I’m thinking about giving Ipfire another try, but I was curious about the Static Routes option, because I remember that I was unable to connect to the internet with my Ipfire firewall/router until I just added (via the WUI) a Static Route to a range of IP addresses that, I think, must have included the gateway address from my ISP/fiber.
The ISPs here should be using DHCP. I don’t think that I checked any RED logs to see what was going on at the time, unfortunately. (Home network.)
My main concern: Does it make any sense that I was able to connect to the internet with the static route, but not with the standard setup? Is it a bad idea? I don’t know exactly how the static route works: am I sharing my entire GREEN & BLUE network with the WAN and the world, bypassing the firewall, or something like that?
I’m now aware that some ISPs won’t connect to the internet until the MAC used by RED has been connected for some time, but I’m still sure it needed that static route.

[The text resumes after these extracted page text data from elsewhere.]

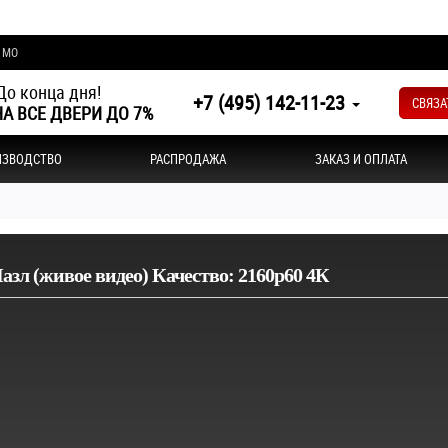
и МО
о конца дня!
+7 (495) 142-11-23
СВЯЗА
А ВСЕ ДВЕРИ ДО 7%
ИЗВОДСТВО
РАСПРОДАЖА
ЗАКАЗ И ОПЛАТА
азл (живое видео) Качество: 2160р60 4К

Here’s the documentation for Static Routes:
The example shows a static route to a local IP address, so I wasn’t very confident about using this setting for the external connection to the internet…

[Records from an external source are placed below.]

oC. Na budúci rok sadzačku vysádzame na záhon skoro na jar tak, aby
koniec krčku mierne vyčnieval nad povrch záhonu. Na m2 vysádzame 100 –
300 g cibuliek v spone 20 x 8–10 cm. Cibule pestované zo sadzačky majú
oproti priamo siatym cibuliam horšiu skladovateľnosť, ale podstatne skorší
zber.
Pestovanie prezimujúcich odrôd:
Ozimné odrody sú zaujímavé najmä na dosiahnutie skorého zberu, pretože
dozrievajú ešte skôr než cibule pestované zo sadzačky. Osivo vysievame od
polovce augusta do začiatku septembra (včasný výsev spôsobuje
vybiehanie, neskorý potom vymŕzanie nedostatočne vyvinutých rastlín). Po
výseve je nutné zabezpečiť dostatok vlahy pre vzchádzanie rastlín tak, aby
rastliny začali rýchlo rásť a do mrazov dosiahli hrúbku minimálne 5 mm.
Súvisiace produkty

Ok, thanks. I’ll try to get an internet connection with the regular setup procedure, and I’ll check DNS is ok. The “Static Routes” in the WUI just seemed a bit obscure and perhaps not meant to ever be used in this way: *do you think specifying an IP range that covers the gateway here might break the firewall, create a security nightmare, or something like that?
Would you ever expect adding a gateway IP in the “setup for a DHCP IP address for the RED interface” (initial setup) to be required? I must have tried that before I tested adding the IP range as the static route…
In IPfires The importance of a functional DNS with DNSSEC.
Can not be under stated. That this is a core feature.
Without DNSSEC Getting to the WWW (RED zone) is not going to happen… This should be the First thing you do after you log in to the WUI.
It is recommended to use more than one DNS server.
In your Domain Name System.
I don’t think it is good idea to set an ‘own’ gateway address in a DHCP connection.
DHCP is a protocol to supply a client with the informations valid in network attached to the NIC.
In the local network we demand, that the clients use the network info distributed by IPFire using dhcpd. This allows definition of effective policies.
Why should an IPFire system violate this rule in the client role on the WAN side?